Start Article
I did find some other interesting information in my perusal of the columns, however. Three variables focused on the date of each item — “Object Date,” “Object Begin Date” and “Object End Date.” I’ve decided to keep the “Object End Date” column in addition to the ones above, however, because I think it might add another layer of interesting data to my visualization, letting my audience see the breakdown how art from different periods was added into the collection. And I chose the end date data instead of the other two columns because the “Object Date” includes estimated dates (“ca. 1880”) and spans (“1760–1800”), which I worry might unnecessarily complicate my final visualization, and because I feel that “Object Begin Date” wouldn’t represent the final form of an object (as tastes, plans, etc., change over time).

Now my dataset contains just four columns instead of the original 54: Object ID, Department, Accession Year, Object End Date. And each column is directly related to the question I want to ask and how I want to visualize that final dataset. (Don’t forget to note down the changes made in a changelog!)

Next, I need to address the chronologic element of my question. So I sort my data by the Accession column and then I use the filter function to deselect every year from 2000 to 2021 and any row that doesn’t have data in this column (blanks). I can then use CTL+A and DEL to delete everything that has an acquisition date before 2000. Then if I go back to the filter, only options for 2000 to 2021 should remain and only that data should be present.
End Article
Start Excerpted records
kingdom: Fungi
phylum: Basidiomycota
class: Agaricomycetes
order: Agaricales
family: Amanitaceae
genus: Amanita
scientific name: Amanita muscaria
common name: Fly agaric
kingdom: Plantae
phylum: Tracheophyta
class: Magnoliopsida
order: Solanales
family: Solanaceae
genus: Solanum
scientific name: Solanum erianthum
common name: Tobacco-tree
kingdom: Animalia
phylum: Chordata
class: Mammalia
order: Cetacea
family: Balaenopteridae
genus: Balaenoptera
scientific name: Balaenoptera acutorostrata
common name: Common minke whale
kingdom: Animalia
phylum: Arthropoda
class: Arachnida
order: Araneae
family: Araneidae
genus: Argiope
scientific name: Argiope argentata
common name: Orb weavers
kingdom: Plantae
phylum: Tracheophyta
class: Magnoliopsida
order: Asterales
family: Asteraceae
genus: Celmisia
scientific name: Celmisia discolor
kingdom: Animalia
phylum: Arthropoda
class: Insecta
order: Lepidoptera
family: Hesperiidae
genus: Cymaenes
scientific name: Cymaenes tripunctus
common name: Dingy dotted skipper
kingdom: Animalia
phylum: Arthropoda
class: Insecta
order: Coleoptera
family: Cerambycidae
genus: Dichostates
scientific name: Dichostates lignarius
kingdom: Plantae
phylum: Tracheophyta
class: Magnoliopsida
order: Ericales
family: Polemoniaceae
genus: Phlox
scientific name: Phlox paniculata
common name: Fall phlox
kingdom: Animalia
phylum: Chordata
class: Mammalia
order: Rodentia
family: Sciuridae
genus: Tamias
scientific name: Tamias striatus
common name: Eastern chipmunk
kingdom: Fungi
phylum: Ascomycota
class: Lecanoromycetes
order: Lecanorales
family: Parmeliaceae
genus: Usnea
End Excerpted records
_Problems to solve_.
1/ Print the part of the article on trimming the museum collection dataset from "Now my dataset" up to and including "should be present.".
2/ Render the lines of the entries from the line with "scientific name: Argiope argentata" up to and including the final line of the entries as a JSON list of strings, one string per line, skipping blank lines.

_Solutions per task_.
1/
Now my dataset contains just four columns instead of the original 54: Object ID, Department, Accession Year, Object End Date. And each column is directly related to the question I want to ask and how I want to visualize that final dataset. (Don’t forget to note down the changes made in a changelog!)

Next, I need to address the chronologic element of my question. So I sort my data by the Accession column and then I use the filter function to deselect every year from 2000 to 2021 and any row that doesn’t have data in this column (blanks). I can then use CTL+A and DEL to delete everything that has an acquisition date before 2000. Then if I go back to the filter, only options for 2000 to 2021 should remain and only that data should be present.

2/
[
  "scientific name: Argiope argentata",
  "common name: Orb weavers",
  "kingdom: Plantae",
  "phylum: Tracheophyta",
  "class: Magnoliopsida",
  "order: Asterales",
  "family: Asteraceae",
  "genus: Celmisia",
  "scientific name: Celmisia discolor",
  "kingdom: Animalia",
  "phylum: Arthropoda",
  "class: Insecta",
  "order: Lepidoptera",
  "family: Hesperiidae",
  "genus: Cymaenes",
  "scientific name: Cymaenes tripunctus",
  "common name: Dingy dotted skipper",
  "kingdom: Animalia",
  "phylum: Arthropoda",
  "class: Insecta",
  "order: Coleoptera",
  "family: Cerambycidae",
  "genus: Dichostates",
  "scientific name: Dichostates lignarius",
  "kingdom: Plantae",
  "phylum: Tracheophyta",
  "class: Magnoliopsida",
  "order: Ericales",
  "family: Polemoniaceae",
  "genus: Phlox",
  "scientific name: Phlox paniculata",
  "common name: Fall phlox",
  "kingdom: Animalia",
  "phylum: Chordata",
  "class: Mammalia",
  "order: Rodentia",
  "family: Sciuridae",
  "genus: Tamias",
  "scientific name: Tamias striatus",
  "common name: Eastern chipmunk",
  "kingdom: Fungi",
  "phylum: Ascomycota",
  "class: Lecanoromycetes",
  "order: Lecanorales",
  "family: Parmeliaceae",
  "genus: Usnea"
]